Beware the Parking Garage

“Whenever your car has been parked and you haven’t been right next to it. Before you get closed to your car, you need to kneel down and look under the car to make sure there is no one underneath it.”

The informant interrupted herself saying:

“That does sound crazy doesn’t it. (laughs) But it isn’t crazy.  I really believe it.  I think its true”

The informant continued.

“You do this because there have been cases of people hiding under people’s cars, slashing their Achilles tendon with a knife and then robbing them or sometimes doing harm like raping them or grand theft auto. And you have to be especially careful as a woman.”

The informant learned this from a friend who had heard of real cases in Memphis, TN.  She asserted the truth of her friend because “she’s a real attorney.”  Her friend had told her that it happened in enclosed parking or high rise parking, not so much out in the open.  The informant said that she would tell this to my daughters and anyone really going into an underground parking structure with their car.  They really need to be careful.   “I always park in an open area because it’s harder to hide in an open area.  I don’t want anything to happen to anyone but especially my daughters.  I find women more vulnerable than men.”

I think the legend, regardless of how true it may be, arose from people’s fear of being trapped alone and defenseless in a parking structure.  Under the car is dark just like under a bed.  This fear of someone hiding under a car is the grown up version of fearing monsters under the bed.

Texas Ranch Safety

“When I go to my, my dad’s ranch. In southwest Texas. It’s about 45 miles from the, from the border to Mexico. Um, and when I bring, uh, when I bring friends down there, to the ranch. He’s huge on safety. Because of rattlesnakes that are out there, and coyotes, and just other animals, and sharp plants that can, that’ll be, detrimental to your health. So he brings all my friends together, and he like, makes us be silent. And he goes, ‘Alright boys, I want you to know, that in all these 800 acres, anything out there can either bite ya, sting ya, prick ya, or even kill ya.

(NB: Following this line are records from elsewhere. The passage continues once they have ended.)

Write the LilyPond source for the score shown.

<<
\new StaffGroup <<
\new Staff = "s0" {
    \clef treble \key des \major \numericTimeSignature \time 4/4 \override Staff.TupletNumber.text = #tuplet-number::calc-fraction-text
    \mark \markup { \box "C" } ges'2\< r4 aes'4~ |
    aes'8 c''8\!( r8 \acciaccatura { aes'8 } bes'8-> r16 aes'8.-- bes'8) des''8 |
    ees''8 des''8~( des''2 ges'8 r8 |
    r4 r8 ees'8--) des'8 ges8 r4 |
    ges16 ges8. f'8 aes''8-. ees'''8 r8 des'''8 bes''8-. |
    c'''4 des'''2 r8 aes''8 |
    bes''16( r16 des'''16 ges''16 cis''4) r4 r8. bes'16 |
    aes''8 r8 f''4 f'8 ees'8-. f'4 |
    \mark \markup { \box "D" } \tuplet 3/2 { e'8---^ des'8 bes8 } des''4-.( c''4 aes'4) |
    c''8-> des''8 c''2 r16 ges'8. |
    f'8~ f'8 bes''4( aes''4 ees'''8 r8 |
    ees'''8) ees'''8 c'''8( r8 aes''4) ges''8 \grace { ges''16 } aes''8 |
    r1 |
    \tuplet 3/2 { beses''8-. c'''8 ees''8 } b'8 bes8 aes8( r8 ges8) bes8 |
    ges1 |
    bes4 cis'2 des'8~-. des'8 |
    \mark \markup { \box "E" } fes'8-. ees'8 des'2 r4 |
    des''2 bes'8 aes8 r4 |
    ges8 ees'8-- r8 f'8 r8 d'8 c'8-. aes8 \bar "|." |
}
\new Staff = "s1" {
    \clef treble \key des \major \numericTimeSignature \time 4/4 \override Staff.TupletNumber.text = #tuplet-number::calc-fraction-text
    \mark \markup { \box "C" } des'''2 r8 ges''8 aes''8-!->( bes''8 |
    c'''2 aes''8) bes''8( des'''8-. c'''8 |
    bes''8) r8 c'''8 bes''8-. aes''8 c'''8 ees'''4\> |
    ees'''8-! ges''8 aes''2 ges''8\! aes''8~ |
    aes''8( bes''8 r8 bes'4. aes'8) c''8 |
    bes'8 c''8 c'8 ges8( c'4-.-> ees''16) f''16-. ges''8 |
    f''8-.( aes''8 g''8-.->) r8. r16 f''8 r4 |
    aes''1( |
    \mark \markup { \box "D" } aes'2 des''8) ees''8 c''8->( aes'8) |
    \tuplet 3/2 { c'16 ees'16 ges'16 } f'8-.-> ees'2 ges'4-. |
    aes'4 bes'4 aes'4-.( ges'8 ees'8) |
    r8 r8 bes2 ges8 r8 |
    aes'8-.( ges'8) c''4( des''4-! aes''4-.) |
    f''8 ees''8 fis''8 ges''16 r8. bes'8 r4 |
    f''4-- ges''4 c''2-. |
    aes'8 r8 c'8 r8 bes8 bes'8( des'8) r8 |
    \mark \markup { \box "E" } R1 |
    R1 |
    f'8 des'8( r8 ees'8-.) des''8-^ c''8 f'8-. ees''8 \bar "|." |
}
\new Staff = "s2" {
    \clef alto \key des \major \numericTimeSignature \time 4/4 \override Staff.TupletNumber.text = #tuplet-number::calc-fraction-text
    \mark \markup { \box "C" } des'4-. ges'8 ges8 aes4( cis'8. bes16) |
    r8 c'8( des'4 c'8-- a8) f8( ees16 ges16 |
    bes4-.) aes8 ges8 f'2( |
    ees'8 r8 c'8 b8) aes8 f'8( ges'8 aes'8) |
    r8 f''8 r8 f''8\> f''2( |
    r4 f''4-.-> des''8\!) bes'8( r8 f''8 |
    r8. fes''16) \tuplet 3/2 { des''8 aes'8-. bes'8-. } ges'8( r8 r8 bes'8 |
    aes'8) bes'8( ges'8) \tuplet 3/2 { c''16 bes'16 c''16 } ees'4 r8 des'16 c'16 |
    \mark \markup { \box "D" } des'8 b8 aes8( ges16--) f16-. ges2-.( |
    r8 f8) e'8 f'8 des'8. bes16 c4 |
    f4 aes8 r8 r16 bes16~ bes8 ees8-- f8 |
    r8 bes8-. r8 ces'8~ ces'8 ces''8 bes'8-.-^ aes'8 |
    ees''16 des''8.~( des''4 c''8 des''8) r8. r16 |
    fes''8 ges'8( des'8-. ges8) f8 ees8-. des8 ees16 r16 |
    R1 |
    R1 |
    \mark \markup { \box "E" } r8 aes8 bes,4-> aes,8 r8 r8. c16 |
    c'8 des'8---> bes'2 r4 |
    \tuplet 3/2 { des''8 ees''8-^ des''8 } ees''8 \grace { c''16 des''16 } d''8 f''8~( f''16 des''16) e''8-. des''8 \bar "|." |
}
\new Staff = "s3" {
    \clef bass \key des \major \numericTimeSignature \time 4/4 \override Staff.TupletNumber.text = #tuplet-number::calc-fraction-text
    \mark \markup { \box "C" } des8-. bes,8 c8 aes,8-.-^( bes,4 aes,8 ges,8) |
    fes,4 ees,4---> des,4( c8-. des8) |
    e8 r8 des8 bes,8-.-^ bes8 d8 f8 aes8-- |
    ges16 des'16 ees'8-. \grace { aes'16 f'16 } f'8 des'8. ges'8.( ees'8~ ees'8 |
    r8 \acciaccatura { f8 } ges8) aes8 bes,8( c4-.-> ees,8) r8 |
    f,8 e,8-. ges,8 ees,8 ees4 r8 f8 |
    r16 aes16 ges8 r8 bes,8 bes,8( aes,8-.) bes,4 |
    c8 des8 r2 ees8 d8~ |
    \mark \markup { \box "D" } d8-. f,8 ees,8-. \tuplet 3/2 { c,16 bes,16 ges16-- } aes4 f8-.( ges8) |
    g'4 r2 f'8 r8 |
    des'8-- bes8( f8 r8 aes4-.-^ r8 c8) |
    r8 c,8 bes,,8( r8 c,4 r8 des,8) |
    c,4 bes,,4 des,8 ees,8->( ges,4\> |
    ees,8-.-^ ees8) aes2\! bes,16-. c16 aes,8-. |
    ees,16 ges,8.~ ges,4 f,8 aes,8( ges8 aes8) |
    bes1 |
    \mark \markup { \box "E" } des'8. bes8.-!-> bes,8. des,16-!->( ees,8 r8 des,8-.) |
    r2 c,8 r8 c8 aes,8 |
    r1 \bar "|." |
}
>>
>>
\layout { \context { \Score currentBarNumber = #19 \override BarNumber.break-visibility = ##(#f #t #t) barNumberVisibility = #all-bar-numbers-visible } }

And he basically scares all my friends before we, we go out.”

The speech the source’s father makes changes, except for the one saying that is always constant. “Alright boys, I want you to know…” Click here for an audio clip of that saying.

To me it’s important to note a piece of irony with this safety speech, because a big part of Texas ranch culture is shooting guns.

“He, he warns us about the plants and animals, and then we go, shooting animals with guns”.

 

As someone who lived in Texas for ten years, to me this really just reflects Texas culture, especially West Texas. It shows a profound respect for the environment, while at the same time maintaining the idea that Texans have a right to shoot everything in it.